LAHORE, MAY 30: PTI Chairman Imran Khan on Tuesday sent a Rs10 billion defamation notice to Health Minister Abdul Qadir Patel after the latter held a press conference claiming, among other things, that the ex-premier’s mental stability was questionable.
Last week, the government had shared the confidential medical reports of Imran’s tests, supposedly conducted while he was in custody earlier this month, claiming that no fracture was found on his legs while traces of alcohol and an illegal drug were found in his urine sample.
The details were shared by Patel at a press conference in Karachi. The minister had described the PTI chief’s medical report as a “public document” and stated that he didn’t need anyone’s permission to release it.
However, politicians and analysts had pointed out the glaring contradictions in the report. While the report claimed that Imran’s “mental stability is questionable”, elsewhere it had declared his higher mental function to be “intact”, clinical status “stable” and deemed him “fit” for detention by the National Accountability Bureau (NAB).
The notice served to Patel, a copy of which is available with Dawn.com, was sent under Section 8 of the Defamation Ordinance, 2002 for circulating “wrongful, baseless, false, misleading, erroneous, malicious and defamatory” information in his May 26 press conference.
“The press conference was watched in Pakistan as well as all over the world through electronic media channels, YouTube and various other social media platforms. Moreover, details regarding the press conference were also published in newspapers nationally as well as internationally,” the notice said.
The notice said that Imran had sustained a head injury on the day of his “illegal arrest” on May 9 but there was no mention of it in the medical report shared by the minister.
It said that the medical report had emphasised “a lot” on Imran’s mental state but no details were provided of an examination being conducted in this regard.
The notice said that Patel made the remarks “knowingly, consciously, willingly, deliberately and maliciously”. It added that the minister’s remarks were also in “violation of the standards and ethics which [a] member of the federal cabinet must possess.”

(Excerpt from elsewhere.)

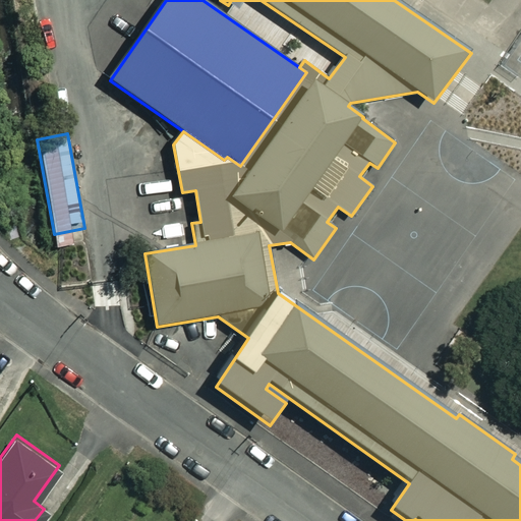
[(101,520),(88,511),(79,520),(101,520)]
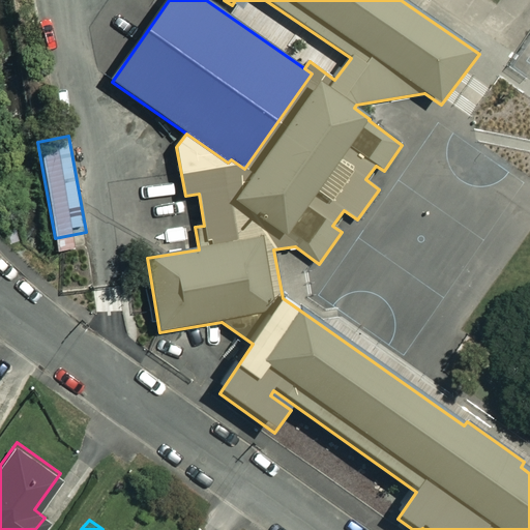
All buildings are outlined.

It said that Patel’s defamatory claims had caused damage to Imran’s good will, “injury to his reputation”, and had adversely affected his “honour”.
“Likewise, you (Patel) have also caused emotional trauma, mental agony and anguish and distress to our client (Imran),” the notice added.

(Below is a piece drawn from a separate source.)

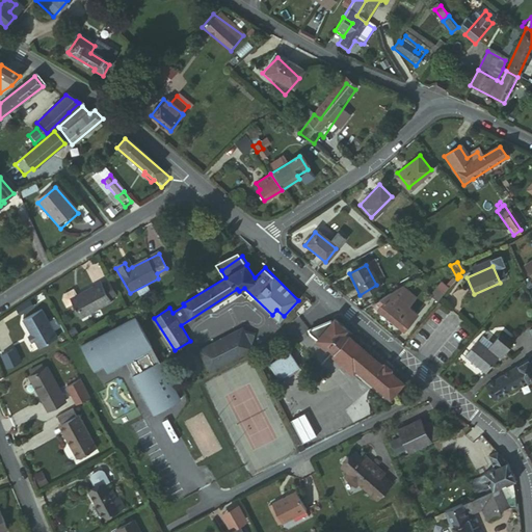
[(500,280),(508,277),(505,266),(497,268),(500,280)]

The notice called on Patel to retract his statements “in the same mode and manner in which you made them in the first place” and tender an unconditional apology and admit “you have misstated”.
It also called on the minister to pay Rs10bn, which would be donated to Shaukat Khanum Memorial Cancer Hospital and Research Centre, for defaming Imran and levelling false allegations against him. It called on Patel to refrain from making further defamatory comments.

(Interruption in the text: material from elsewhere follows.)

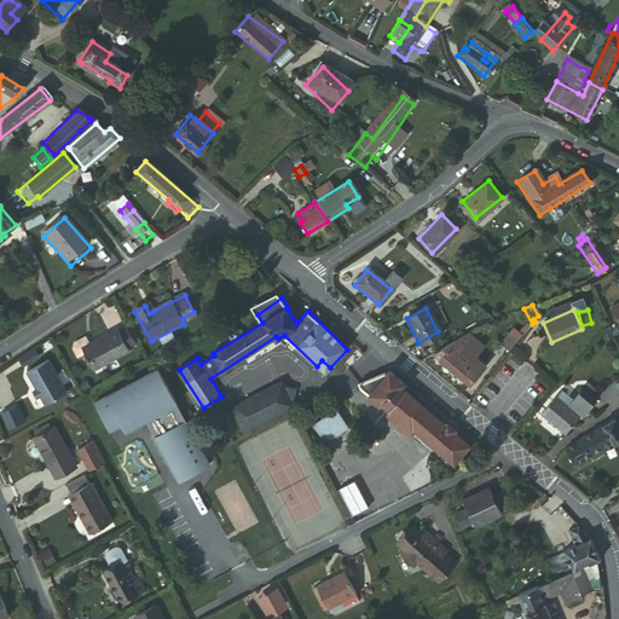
[(197,317),(194,312),(183,318),(184,324),(197,317)]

The notice said that Imran would be compelled to initiate legal proceedings if the minister failed to take the aforementioned steps within 15 days.
Patel’s claims regarding Imran’s health
During last week’s press conference, the health minister had rejected questions surrounding the moral and ethical grounds for releasing someone’s health records. He had also announced he would share more information about Imran as a detailed report was still awaited.
Patel said it all began on May 9 after Imran’s urine sample was obtained at a NAB office shortly after the former prime minister was arrested in a corruption case.
He claimed Imran was completely examined by a medical board comprising five senior officials of the Polyclinic and Pakistan Institute of Medical Sciences (Pims).
Reading from the medical fitness report, the only one shared with the media, the health minister said Imran appeared under stress and displayed symptoms of anxiety during the examination.
The report claimed that Imran was also angry about recent events and had little insight into the seriousness of the current situation. It also questioned his mental stability.
Ironically, however, the report’s findings showed nothing to support these remarks. In fact, it showed almost all tangible indicators were normal.
Patel then referred to Imran’s “initial” urine test report, which he claimed suggested extensive drug and alcohol use, but the minister was unsure about the ratio of their consumption. Still, he insisted on its findings. He said a detailed report would be shared with the media once finalised.
On legal action against Imran based on these findings, the minister said the government would go to the police once the ratios of such substances were finalised and reported.
The police, Patel said, would then guide the government under which sections of the Pakistan Penal Code the PTI chief could be booked.
About the findings of a fracture to Imran’s leg, the minister said the team of doctors had found no injury that required a plaster for months. In November, the PTI chief sustained bullet injuries in his leg during an assassination attempt in Wazirabad.